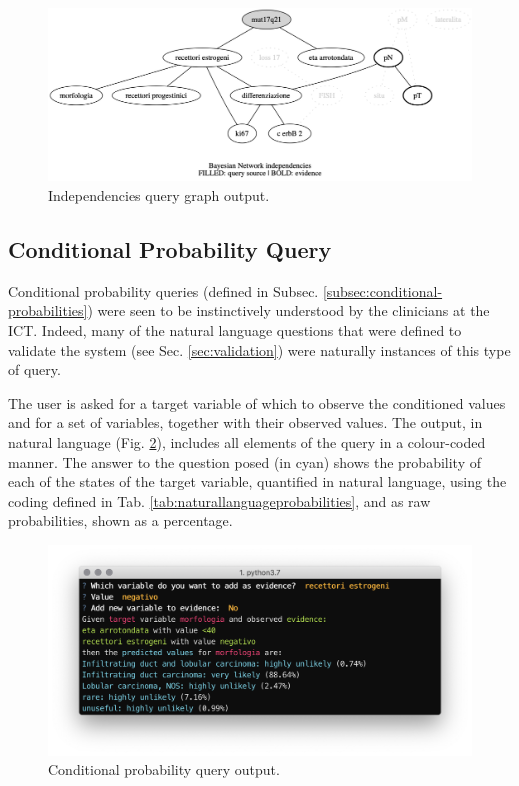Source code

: \begin{figure}[htbp]
\centerline{\includegraphics[width=\columnwidth]{results/images/independencies_output}}
\caption{Independencies query graph output.}
\label{fig:independencies_output}
\end{figure}

\subsection{Conditional Probability Query}
Conditional probability queries (defined in Subsec. \ref{subsec:conditional-probabilities}) were seen to be instinctively understood by the clinicians at the ICT.
Indeed, many of the natural language questions that were defined to validate the system (see Sec. \ref{sec:validation}) were naturally instances of this type of query.

The user is asked for a target variable of which to observe the conditioned values and for a set of variables, together with their observed values.
The output, in natural language (Fig. \ref{fig:sw_3_query}), includes all elements of the query in a colour-coded manner.
The answer to the question posed (in cyan) shows the probability of each of the states of the target variable, quantified in natural language, using the coding defined in Tab. \ref{tab:naturallanguageprobabilities}, and as raw probabilities, shown as a percentage.

\begin{figure}[htbp]
\centerline{\includegraphics[width=\columnwidth]{results/images/sw_3_query}}
\caption{Conditional probability query output.}
\label{fig:sw_3_query}
\end{figure}

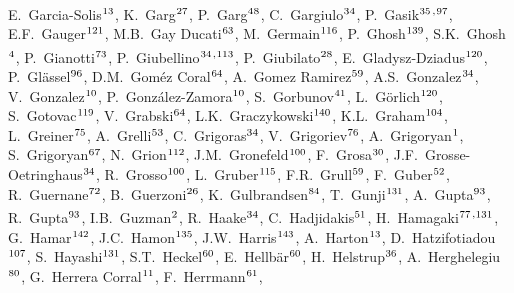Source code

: \begin{flushleft}
E.~Garcia-Solis$^\textrm{\scriptsize 13}$,
K.~Garg$^\textrm{\scriptsize 27}$,
P.~Garg$^\textrm{\scriptsize 48}$,
C.~Gargiulo$^\textrm{\scriptsize 34}$,
P.~Gasik$^\textrm{\scriptsize 35}$\textsuperscript{,}$^\textrm{\scriptsize 97}$,
E.F.~Gauger$^\textrm{\scriptsize 121}$,
M.B.~Gay Ducati$^\textrm{\scriptsize 63}$,
M.~Germain$^\textrm{\scriptsize 116}$,
P.~Ghosh$^\textrm{\scriptsize 139}$,
S.K.~Ghosh$^\textrm{\scriptsize 4}$,
P.~Gianotti$^\textrm{\scriptsize 73}$,
P.~Giubellino$^\textrm{\scriptsize 34}$\textsuperscript{,}$^\textrm{\scriptsize 113}$,
P.~Giubilato$^\textrm{\scriptsize 28}$,
E.~Gladysz-Dziadus$^\textrm{\scriptsize 120}$,
P.~Gl\"{a}ssel$^\textrm{\scriptsize 96}$,
D.M.~Gom\'{e}z Coral$^\textrm{\scriptsize 64}$,
A.~Gomez Ramirez$^\textrm{\scriptsize 59}$,
A.S.~Gonzalez$^\textrm{\scriptsize 34}$,
V.~Gonzalez$^\textrm{\scriptsize 10}$,
P.~Gonz\'{a}lez-Zamora$^\textrm{\scriptsize 10}$,
S.~Gorbunov$^\textrm{\scriptsize 41}$,
L.~G\"{o}rlich$^\textrm{\scriptsize 120}$,
S.~Gotovac$^\textrm{\scriptsize 119}$,
V.~Grabski$^\textrm{\scriptsize 64}$,
L.K.~Graczykowski$^\textrm{\scriptsize 140}$,
K.L.~Graham$^\textrm{\scriptsize 104}$,
L.~Greiner$^\textrm{\scriptsize 75}$,
A.~Grelli$^\textrm{\scriptsize 53}$,
C.~Grigoras$^\textrm{\scriptsize 34}$,
V.~Grigoriev$^\textrm{\scriptsize 76}$,
A.~Grigoryan$^\textrm{\scriptsize 1}$,
S.~Grigoryan$^\textrm{\scriptsize 67}$,
N.~Grion$^\textrm{\scriptsize 112}$,
J.M.~Gronefeld$^\textrm{\scriptsize 100}$,
F.~Grosa$^\textrm{\scriptsize 30}$,
J.F.~Grosse-Oetringhaus$^\textrm{\scriptsize 34}$,
R.~Grosso$^\textrm{\scriptsize 100}$,
L.~Gruber$^\textrm{\scriptsize 115}$,
F.R.~Grull$^\textrm{\scriptsize 59}$,
F.~Guber$^\textrm{\scriptsize 52}$,
R.~Guernane$^\textrm{\scriptsize 72}$,
B.~Guerzoni$^\textrm{\scriptsize 26}$,
K.~Gulbrandsen$^\textrm{\scriptsize 84}$,
T.~Gunji$^\textrm{\scriptsize 131}$,
A.~Gupta$^\textrm{\scriptsize 93}$,
R.~Gupta$^\textrm{\scriptsize 93}$,
I.B.~Guzman$^\textrm{\scriptsize 2}$,
R.~Haake$^\textrm{\scriptsize 34}$,
C.~Hadjidakis$^\textrm{\scriptsize 51}$,
H.~Hamagaki$^\textrm{\scriptsize 77}$\textsuperscript{,}$^\textrm{\scriptsize 131}$,
G.~Hamar$^\textrm{\scriptsize 142}$,
J.C.~Hamon$^\textrm{\scriptsize 135}$,
J.W.~Harris$^\textrm{\scriptsize 143}$,
A.~Harton$^\textrm{\scriptsize 13}$,
D.~Hatzifotiadou$^\textrm{\scriptsize 107}$,
S.~Hayashi$^\textrm{\scriptsize 131}$,
S.T.~Heckel$^\textrm{\scriptsize 60}$,
E.~Hellb\"{a}r$^\textrm{\scriptsize 60}$,
H.~Helstrup$^\textrm{\scriptsize 36}$,
A.~Herghelegiu$^\textrm{\scriptsize 80}$,
G.~Herrera Corral$^\textrm{\scriptsize 11}$,
F.~Herrmann$^\textrm{\scriptsize 61}$,

\end{flushleft}
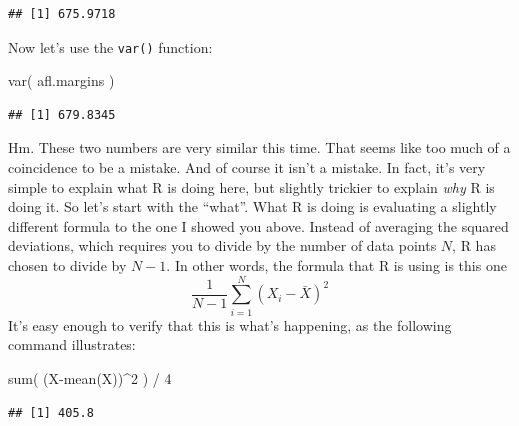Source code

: \documentclass[
]{book}
\newenvironment{Shaded}{\begin{snugshade}}{\end{snugshade}}
\newcommand{\DecValTok}[1]{\textcolor[rgb]{0.00,0.00,0.81}{#1}}
\newcommand{\FunctionTok}[1]{\textcolor[rgb]{0.00,0.00,0.00}{#1}}
\newcommand{\NormalTok}[1]{#1}
\newcommand{\SpecialCharTok}[1]{\textcolor[rgb]{0.00,0.00,0.00}{#1}}
\begin{document}
\begin{verbatim}
## [1] 675.9718
\end{verbatim}

Now let's use the \texttt{var()} function:

\begin{Shaded}
\begin{Highlighting}[]
\FunctionTok{var}\NormalTok{( afl.margins )}
\end{Highlighting}
\end{Shaded}

\begin{verbatim}
## [1] 679.8345
\end{verbatim}

Hm. These two numbers are very similar this time. That seems like too much of a coincidence to be a mistake. And of course it isn't a mistake. In fact, it's very simple to explain what R is doing here, but slightly trickier to explain \emph{why} R is doing it. So let's start with the ``what''. What R is doing is evaluating a slightly different formula to the one I showed you above. Instead of averaging the squared deviations, which requires you to divide by the number of data points \(N\), R has chosen to divide by \(N-1\). In other words, the formula that R is using is this one\\
\[
\frac{1}{N-1} \sum_{i=1}^N \left( X_i - \bar{X} \right)^2
\]
It's easy enough to verify that this is what's happening, as the following command illustrates:

\begin{Shaded}
\begin{Highlighting}[]
\FunctionTok{sum}\NormalTok{( (X}\SpecialCharTok{{-}}\FunctionTok{mean}\NormalTok{(X))}\SpecialCharTok{\^{}}\DecValTok{2}\NormalTok{ ) }\SpecialCharTok{/} \DecValTok{4}
\end{Highlighting}
\end{Shaded}

\begin{verbatim}
## [1] 405.8
\end{verbatim}
\end{document}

------------------------------

## The task
Every line from the start of the listing above through the line with "Conditional probability queries" should be repeated exactly; skip the pictures and add nothing else.

## Result of the task
Source code

: \begin{figure}[htbp]
\centerline{\includegraphics[width=\columnwidth]{results/images/independencies_output}}
\caption{Independencies query graph output.}
\label{fig:independencies_output}
\end{figure}

\subsection{Conditional Probability Query}
Conditional probability queries (defined in Subsec. \ref{subsec:conditional-probabilities}) were seen to be instinctively understood by the clinicians at the ICT.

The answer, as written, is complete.